Seabed mineral extraction, or seabed mining as it's more commonly known, involves industrial-scale prospecting for metals and other minerals along the ocean floor. Such activity can damage marine habitats that nurture commercially and recreationally important fish, and numerous other species. Seabed mining can also create sediment clouds in the water column that smother or negatively impact the feeding and reproduction of marine life, including plankton, groundfish, and forage fish. These sediment clouds and the associated noise of seabed mining can also harm whales, dolphins, and other marine mammals.

Our seabed and deep ocean are the last unexplored regions of our world, yet what we do know of them is that they are among our most intricate and fragile. Some of the oldest living coral species are found in the deep sea, and around one million marine species may inhabit the deep sea, a massive and interrelated complex of biodiversity seen nowhere else on the planet. In addition, the deep ocean is one of our planet’s largest and most important stores of carbon and likely plays a critical role in the fight against climate change.

Surfrider is proud of our work at the state level to prevent harmful seabed mining. In addition to Hawaii, Surfrider has helped pass laws in Washington and California to ban seabed mining in state waters. The Hawaii victory is particularly notable as it shows the opposition of the U.S. state and Native Hawaiian community to seabed mining in the Pacific basin, which is the focus of enormous industry interest. The time has come for the U.S. government to take a leadership role on the global stage by pushing for a moratorium on seabed mining in international waters until a suitable regulatory framework is established.

To elevate U.S. engagement, Rep. Ed Case from Hawaii's 1st District has introduced two bills in Congress. The International Seabed Protection Act (H.R. 4536) would require the U.S. to oppose international seabed mining efforts until the President certifies that the ISA has adopted a suitable regulatory framework to guarantee protection for marine ecosystems and communities that rely on them. The American Seabed Protection Act (H.R. 4537) would prohibit mineral extraction within the U.S. Exclusive Economic Zone (EEZ) while directing federal agencies to assess how mining activities could affect ocean species, carbon sequestration, and communities that depend on the ocean.

Please join the Surfrider Foundation in urging our federal leaders to take action on the critical issue of seabed mining – the risks and uncertainties of industrial-scale mining of the world’s ocean demand that we take a precautionary approach to regulating this emerging industry.
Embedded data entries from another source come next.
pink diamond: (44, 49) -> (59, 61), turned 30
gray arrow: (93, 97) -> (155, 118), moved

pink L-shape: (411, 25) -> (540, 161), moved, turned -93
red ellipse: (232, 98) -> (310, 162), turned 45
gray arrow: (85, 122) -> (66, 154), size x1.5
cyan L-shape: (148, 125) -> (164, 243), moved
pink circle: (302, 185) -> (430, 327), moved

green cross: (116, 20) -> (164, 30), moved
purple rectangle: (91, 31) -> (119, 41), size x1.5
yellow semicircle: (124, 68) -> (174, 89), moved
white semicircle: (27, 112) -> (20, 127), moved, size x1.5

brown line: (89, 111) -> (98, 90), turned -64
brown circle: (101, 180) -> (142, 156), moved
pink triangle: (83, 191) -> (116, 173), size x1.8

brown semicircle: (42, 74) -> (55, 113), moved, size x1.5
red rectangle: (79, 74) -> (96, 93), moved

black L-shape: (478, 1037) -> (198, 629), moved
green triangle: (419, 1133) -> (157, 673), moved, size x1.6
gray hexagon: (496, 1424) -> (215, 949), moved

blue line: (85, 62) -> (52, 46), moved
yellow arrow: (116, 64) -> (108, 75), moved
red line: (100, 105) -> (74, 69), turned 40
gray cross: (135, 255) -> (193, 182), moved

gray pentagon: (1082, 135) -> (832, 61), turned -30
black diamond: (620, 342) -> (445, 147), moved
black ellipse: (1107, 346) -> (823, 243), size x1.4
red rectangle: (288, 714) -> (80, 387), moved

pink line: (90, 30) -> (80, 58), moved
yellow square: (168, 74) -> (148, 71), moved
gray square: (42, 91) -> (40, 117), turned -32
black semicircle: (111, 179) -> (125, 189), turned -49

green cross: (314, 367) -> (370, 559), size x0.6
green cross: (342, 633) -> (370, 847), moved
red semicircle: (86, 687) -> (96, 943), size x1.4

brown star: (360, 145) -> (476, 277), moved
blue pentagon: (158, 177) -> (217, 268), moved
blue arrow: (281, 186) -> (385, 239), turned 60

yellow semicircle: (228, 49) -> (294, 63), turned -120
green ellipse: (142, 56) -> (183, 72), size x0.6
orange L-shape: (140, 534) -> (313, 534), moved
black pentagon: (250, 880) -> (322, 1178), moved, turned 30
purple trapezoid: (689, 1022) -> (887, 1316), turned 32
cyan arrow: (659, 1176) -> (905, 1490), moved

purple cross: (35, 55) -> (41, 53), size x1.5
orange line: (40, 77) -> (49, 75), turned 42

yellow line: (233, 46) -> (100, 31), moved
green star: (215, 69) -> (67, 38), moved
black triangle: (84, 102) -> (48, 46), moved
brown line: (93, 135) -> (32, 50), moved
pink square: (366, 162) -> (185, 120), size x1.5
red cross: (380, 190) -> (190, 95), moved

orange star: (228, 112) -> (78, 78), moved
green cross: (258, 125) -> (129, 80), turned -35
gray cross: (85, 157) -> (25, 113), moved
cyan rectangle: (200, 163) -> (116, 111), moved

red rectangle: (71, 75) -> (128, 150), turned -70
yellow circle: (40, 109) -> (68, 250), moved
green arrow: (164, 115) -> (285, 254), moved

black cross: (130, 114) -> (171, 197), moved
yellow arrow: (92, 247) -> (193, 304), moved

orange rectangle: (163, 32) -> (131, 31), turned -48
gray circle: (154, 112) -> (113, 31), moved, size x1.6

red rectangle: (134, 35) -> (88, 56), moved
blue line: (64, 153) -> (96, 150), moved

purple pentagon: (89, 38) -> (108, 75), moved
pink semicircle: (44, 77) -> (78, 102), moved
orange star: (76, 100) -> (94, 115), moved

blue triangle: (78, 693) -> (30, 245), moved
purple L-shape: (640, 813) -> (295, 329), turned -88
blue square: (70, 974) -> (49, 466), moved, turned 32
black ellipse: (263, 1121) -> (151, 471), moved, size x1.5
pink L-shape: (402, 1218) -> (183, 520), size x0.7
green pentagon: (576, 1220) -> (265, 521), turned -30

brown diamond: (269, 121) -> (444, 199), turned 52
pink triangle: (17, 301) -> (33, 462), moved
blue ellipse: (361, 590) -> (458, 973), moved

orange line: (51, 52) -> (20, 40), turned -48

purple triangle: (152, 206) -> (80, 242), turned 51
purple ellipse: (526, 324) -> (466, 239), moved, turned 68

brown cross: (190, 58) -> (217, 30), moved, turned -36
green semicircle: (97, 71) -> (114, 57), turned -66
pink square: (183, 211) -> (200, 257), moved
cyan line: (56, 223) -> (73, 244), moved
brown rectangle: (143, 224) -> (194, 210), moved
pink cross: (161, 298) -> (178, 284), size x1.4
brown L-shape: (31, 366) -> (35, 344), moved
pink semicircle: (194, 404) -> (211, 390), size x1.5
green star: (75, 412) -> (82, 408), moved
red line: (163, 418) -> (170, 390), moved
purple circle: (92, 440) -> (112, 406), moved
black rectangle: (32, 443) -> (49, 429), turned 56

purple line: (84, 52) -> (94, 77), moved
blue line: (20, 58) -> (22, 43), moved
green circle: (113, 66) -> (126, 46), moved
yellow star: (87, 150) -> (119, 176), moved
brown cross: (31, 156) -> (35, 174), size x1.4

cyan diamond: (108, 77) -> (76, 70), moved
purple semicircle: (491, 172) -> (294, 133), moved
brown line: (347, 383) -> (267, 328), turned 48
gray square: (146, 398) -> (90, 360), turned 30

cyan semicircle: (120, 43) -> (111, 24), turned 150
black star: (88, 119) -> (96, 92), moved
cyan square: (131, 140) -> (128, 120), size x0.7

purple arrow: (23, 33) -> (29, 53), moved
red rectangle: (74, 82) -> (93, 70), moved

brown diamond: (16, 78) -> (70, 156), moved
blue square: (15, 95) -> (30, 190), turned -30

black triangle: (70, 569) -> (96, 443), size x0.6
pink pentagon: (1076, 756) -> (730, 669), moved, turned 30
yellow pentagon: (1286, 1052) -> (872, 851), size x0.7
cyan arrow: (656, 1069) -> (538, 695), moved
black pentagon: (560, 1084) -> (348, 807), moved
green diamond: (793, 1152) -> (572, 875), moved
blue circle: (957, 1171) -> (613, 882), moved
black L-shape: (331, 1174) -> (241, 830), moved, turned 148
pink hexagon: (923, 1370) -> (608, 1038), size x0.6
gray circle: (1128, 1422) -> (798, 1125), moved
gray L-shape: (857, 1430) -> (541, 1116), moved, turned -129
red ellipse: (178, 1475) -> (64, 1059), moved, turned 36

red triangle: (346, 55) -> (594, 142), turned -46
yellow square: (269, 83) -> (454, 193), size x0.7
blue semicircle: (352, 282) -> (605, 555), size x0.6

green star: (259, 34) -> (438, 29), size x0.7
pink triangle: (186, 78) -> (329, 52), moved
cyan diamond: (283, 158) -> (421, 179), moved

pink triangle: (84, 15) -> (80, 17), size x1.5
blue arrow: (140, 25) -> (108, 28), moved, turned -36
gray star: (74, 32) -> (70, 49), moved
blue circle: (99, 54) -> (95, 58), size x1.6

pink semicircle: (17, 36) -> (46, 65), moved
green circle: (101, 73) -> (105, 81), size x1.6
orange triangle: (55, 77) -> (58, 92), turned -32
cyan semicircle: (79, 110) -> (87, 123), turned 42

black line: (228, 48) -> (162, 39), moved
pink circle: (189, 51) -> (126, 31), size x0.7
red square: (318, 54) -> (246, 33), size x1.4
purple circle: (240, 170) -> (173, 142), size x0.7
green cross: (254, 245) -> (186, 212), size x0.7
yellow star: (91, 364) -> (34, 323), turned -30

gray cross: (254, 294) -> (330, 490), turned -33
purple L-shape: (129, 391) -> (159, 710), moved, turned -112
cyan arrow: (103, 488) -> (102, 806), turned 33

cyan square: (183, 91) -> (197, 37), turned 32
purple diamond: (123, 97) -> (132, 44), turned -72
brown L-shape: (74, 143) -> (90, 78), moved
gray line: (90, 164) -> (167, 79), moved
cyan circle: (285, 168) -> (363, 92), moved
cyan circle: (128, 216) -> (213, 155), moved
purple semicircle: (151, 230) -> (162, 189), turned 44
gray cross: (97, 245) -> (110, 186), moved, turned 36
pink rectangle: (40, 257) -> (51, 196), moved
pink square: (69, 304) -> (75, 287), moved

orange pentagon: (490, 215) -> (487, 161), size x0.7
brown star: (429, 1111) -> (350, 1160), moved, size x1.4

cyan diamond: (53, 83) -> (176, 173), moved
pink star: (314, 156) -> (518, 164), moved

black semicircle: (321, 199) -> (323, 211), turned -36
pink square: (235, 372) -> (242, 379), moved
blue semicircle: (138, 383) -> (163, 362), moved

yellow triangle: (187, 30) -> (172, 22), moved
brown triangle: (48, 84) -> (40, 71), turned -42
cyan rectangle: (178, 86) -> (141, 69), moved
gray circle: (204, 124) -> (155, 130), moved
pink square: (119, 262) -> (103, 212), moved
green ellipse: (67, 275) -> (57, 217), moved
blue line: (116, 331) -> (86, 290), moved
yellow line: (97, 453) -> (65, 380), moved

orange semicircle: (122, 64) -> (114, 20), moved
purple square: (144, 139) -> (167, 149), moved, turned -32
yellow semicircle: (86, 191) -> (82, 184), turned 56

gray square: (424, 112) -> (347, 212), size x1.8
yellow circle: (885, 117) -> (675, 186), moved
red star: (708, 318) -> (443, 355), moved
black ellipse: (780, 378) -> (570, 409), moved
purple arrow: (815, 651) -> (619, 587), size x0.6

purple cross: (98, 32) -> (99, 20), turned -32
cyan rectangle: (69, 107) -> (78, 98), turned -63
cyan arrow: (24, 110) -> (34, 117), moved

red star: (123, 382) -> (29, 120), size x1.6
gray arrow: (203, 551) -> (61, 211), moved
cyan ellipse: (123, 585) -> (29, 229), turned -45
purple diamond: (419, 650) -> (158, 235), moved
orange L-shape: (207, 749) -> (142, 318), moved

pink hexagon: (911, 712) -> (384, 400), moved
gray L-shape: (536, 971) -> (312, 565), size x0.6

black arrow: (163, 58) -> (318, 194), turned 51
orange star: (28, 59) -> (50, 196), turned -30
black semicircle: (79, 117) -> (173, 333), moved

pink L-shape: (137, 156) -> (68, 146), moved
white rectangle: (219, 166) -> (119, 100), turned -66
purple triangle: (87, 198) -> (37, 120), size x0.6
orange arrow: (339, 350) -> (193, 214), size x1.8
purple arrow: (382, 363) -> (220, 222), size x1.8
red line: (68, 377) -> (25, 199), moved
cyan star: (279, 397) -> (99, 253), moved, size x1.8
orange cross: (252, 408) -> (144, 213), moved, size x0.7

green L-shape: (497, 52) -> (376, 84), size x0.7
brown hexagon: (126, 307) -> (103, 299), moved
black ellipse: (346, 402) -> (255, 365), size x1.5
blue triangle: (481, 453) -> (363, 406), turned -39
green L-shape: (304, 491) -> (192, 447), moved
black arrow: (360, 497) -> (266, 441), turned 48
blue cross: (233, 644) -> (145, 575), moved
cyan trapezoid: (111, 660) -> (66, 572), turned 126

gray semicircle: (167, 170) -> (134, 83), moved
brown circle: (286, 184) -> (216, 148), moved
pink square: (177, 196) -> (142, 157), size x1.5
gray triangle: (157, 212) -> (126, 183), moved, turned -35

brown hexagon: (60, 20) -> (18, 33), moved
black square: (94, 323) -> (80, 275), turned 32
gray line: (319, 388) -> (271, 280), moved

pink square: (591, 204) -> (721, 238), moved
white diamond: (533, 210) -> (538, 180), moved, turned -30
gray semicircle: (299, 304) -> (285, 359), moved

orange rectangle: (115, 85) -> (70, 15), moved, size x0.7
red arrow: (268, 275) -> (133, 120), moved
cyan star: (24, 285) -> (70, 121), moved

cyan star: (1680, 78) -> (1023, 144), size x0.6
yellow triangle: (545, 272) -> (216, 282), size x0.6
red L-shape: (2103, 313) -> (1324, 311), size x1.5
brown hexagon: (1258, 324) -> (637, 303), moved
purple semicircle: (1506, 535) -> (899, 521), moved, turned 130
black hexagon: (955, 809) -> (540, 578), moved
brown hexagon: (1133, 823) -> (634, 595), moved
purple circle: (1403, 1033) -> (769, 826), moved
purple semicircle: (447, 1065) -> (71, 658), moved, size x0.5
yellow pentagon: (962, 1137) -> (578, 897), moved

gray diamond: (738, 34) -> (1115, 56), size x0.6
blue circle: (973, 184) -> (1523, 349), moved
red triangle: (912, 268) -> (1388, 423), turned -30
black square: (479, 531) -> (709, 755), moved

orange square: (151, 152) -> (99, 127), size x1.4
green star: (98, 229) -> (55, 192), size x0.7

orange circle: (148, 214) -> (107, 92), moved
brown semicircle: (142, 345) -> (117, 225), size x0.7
A growing global coalition supports a moratorium on deep sea mining until conditions preventing environmental damage, securing local stakeholder approvals, and ensuring good governance can be met. This opposition includes 25 countries, 750 marine science and policy experts, businesses and financial institutions, the International Union for the Conservation of Nature (IUCN), state lawmakers, indigenous groups, and the UN Human Rights commissioner.